文書本文:
════════════════

これまで、40歳前後という若さで、ファンにこれだけ支持されて、なのに退団してしまった演出家っていたんだろうか。私の数少ない知識では、戦前ならともかく、戦後はいないように思う。それだけ、発表の機会が保障されている、いい職種なんだろうに。

でも、ファンならわかる。『A-“R”ex』で、時間が足りないからといってフィナーレを直前にカットした。『凍てついた明日』のワークショップでは、初演時にあったフィナーレを最初からカットした。そもそも、『ロマンチカ宝塚'04』のロケットは足を出してないし、『TUXEED JAZZ』だってロケットはタップで濁し、『タランテラ!』では大階段のセット状況を見せてしまうという裏技まで登場。そして『ソロモンの指輪』はフィナーレどころかロケットもデュエットダンスもなし。ヅカの伝統と言われる様式、これがあって当然と思われているもの、そういう制約がイヤなんだろうってことは、わかってた。わかってたよ。

════════════════

データセット部分:

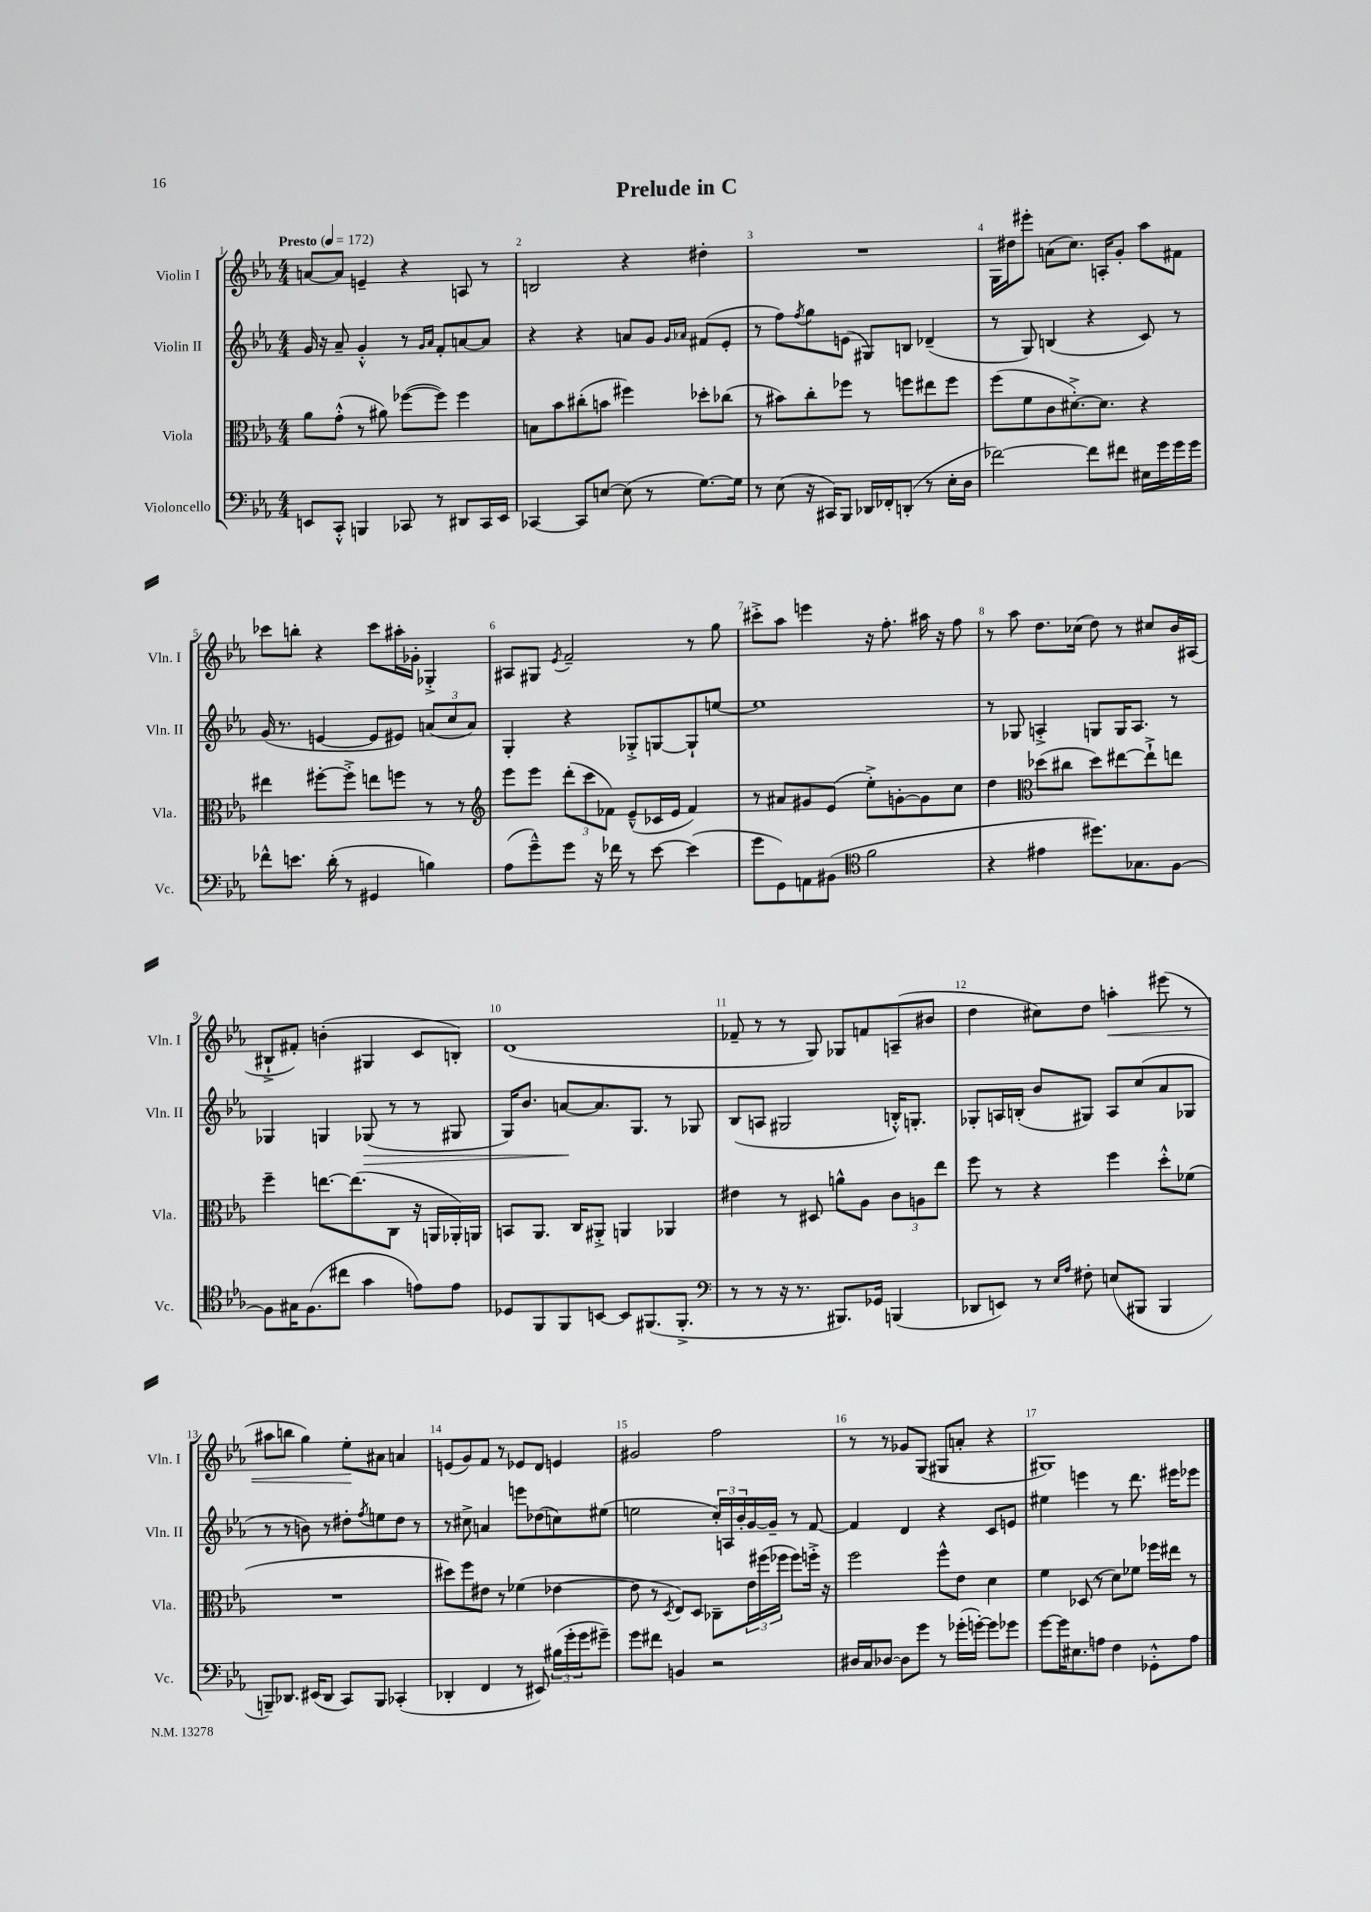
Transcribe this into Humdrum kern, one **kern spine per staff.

════════════════

課題文 1: 文書本文によると、『ソロモンの指輪』には何がなかったとされていますか。
課題文 2: 文書本文の「でも、ファンならわかる。『A」から「うってことは、わかってた。わかってたよ。」までを、一字も変えずに書き写してください。

期待される出力 1: フィナーレも、ロケットも、デュエットダンスもありませんでした。

期待される出力 2:
でも、ファンならわかる。『A-“R”ex』で、時間が足りないからといってフィナーレを直前にカットした。『凍てついた明日』のワークショップでは、初演時にあったフィナーレを最初からカットした。そもそも、『ロマンチカ宝塚'04』のロケットは足を出してないし、『TUXEED JAZZ』だってロケットはタップで濁し、『タランテラ!』では大階段のセット状況を見せてしまうという裏技まで登場。そして『ソロモンの指輪』はフィナーレどころかロケットもデュエットダンスもなし。ヅカの伝統と言われる様式、これがあって当然と思われているもの、そういう制約がイヤなんだろうってことは、わかってた。わかってたよ。